The Importance of Family Rituals
The questions of my clients often provide me with ideas to write about. Here’s one that repeatedly comes up!
These days with video games, computer games, television, scheduled activities and sports, and the Internet, it seems that I am competing with so many different things for family time, which my seven year old child used to enjoy. What can I do to make what little family time we have more special and meaningful?
I would like to address your question by discussing the value of rituals and family traditions. First, let me explain what I mean by the word “ritual”. I am not talking about a religious ceremony or repetitive compulsive behavior. What I am talking about are predictable and consistent events that strengthen family bonds and help children to feel safe. Young children thrive on predictability and routine, providing them with a sense of comfort. In addition, this helps them to build a sense of trust in the world and their surroundings, which is so important for healthy psychological development.
If you want to start with one new ritual, I would recommend instituting a bedtime ritual. What a wonderful way to go off into dreamland! A bedtime ritual can include a warm bath, brushing teeth, putting on pajamas, reading a book or two, snuggling, and a special good night phrase, prayer, song, hug and/or kiss. Doing this same routine at the same time every night helps children to trust that some things can be relied upon consistently. It also provides children with something that they crave – special time alone with parents.
Regarding bedtime rituals, it is better to stay away from video and computer games, as well as television, which have all been shown to stimulate children, making it harder for them to fall asleep. Another ritual or tradition is to set aside family time during the week. This can either be time together as an entire family, or time alone with a child.

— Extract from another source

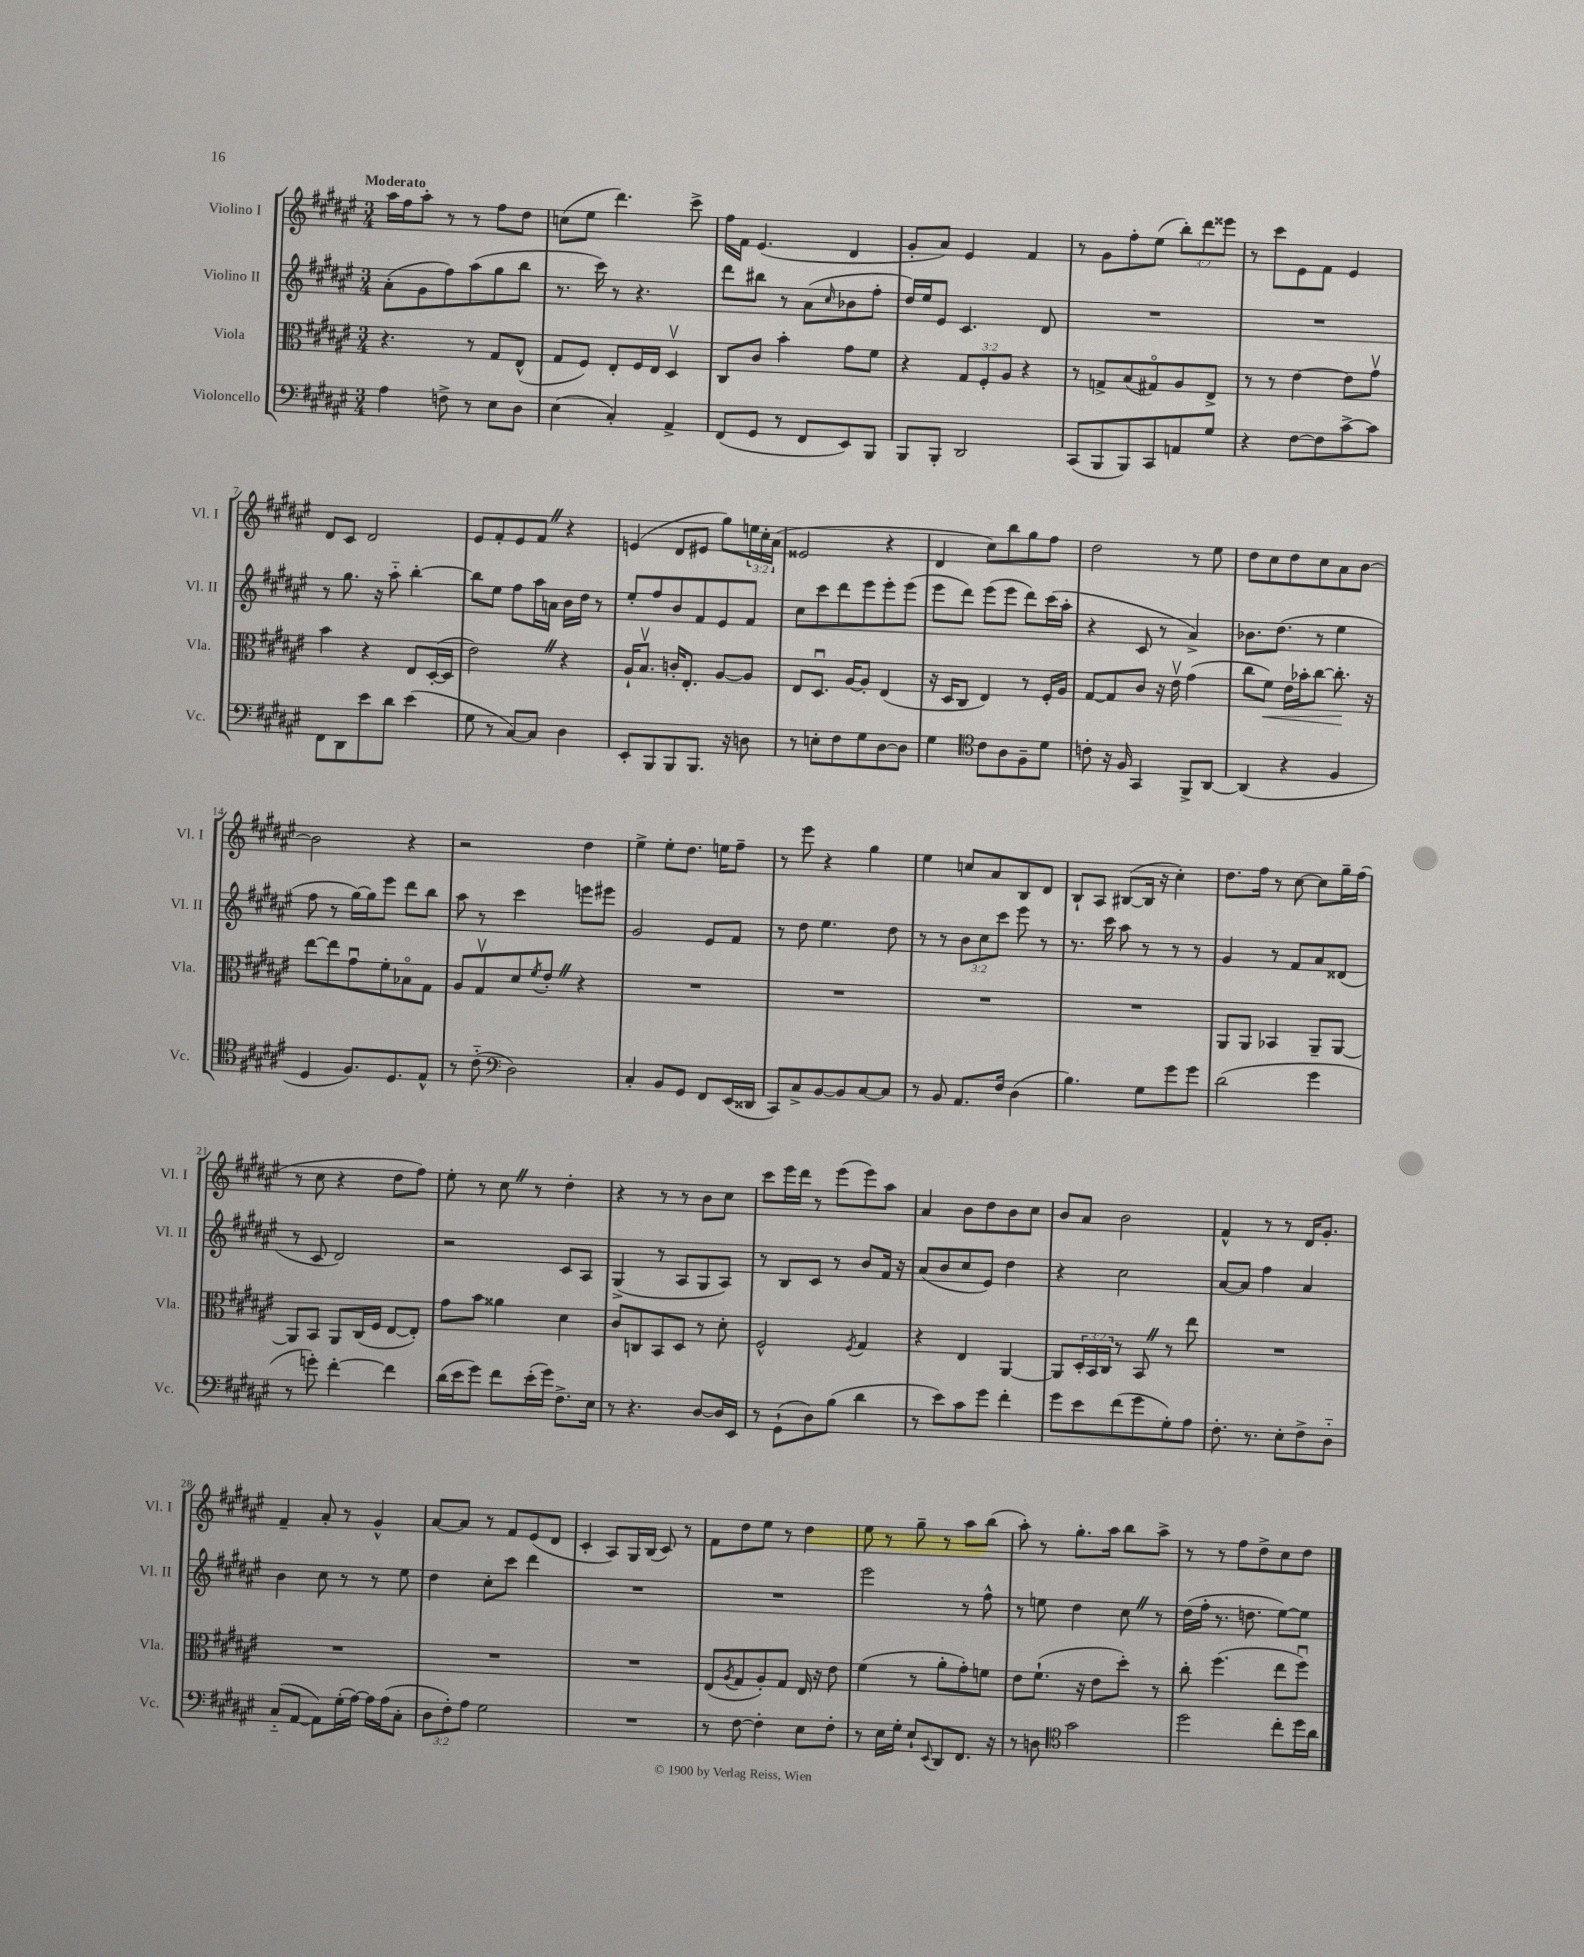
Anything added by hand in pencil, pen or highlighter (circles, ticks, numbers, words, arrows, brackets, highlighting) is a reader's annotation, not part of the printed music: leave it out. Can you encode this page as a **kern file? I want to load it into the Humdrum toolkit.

Whenever possible, this ritual should take place at the same day and time every week. This allows children to expect and look forward to a special time which includes activities of their choosing. Keep in mind that the activities need not be elaborate nor expensive. Uno cards, drawing, and using playdough are inexpensive and are favorites among young children. A more active child may simply enjoy listening to music and dancing, or turning the living room into an obstacle course. An older child might prefer a predictable nightly check-in conversation at bedtime.
Rituals do not need to be elaborate. In fact, the simpler, the better. If you keep the ritual simple and inexpensive, you will be more likely to engage in it when you are feeling tired, stressed out, or when money is tight. Rather than being an added stress, the ritual can then have a calming and soothing effect on you as well.
Rituals and traditions can be built into events that are already part of the daily routine. Rituals can be incorporated into getting ready for school, picking your child up from school, or making dinner. Examples include:
- While brushing teeth in the morning, sing and dance to the same familiar song.
- When picking your child up from school, create a special way you greet each other and share your favorite things that happened that day.
- Make one night during the week a special “backwards” meal, such as eating breakfast food, or eating dessert first!
As I write this column, I am filled with memories of rituals from my own childhood. This is another benefit of instituting rituals and traditions: They help to strengthen family bonds and create warm childhood memories.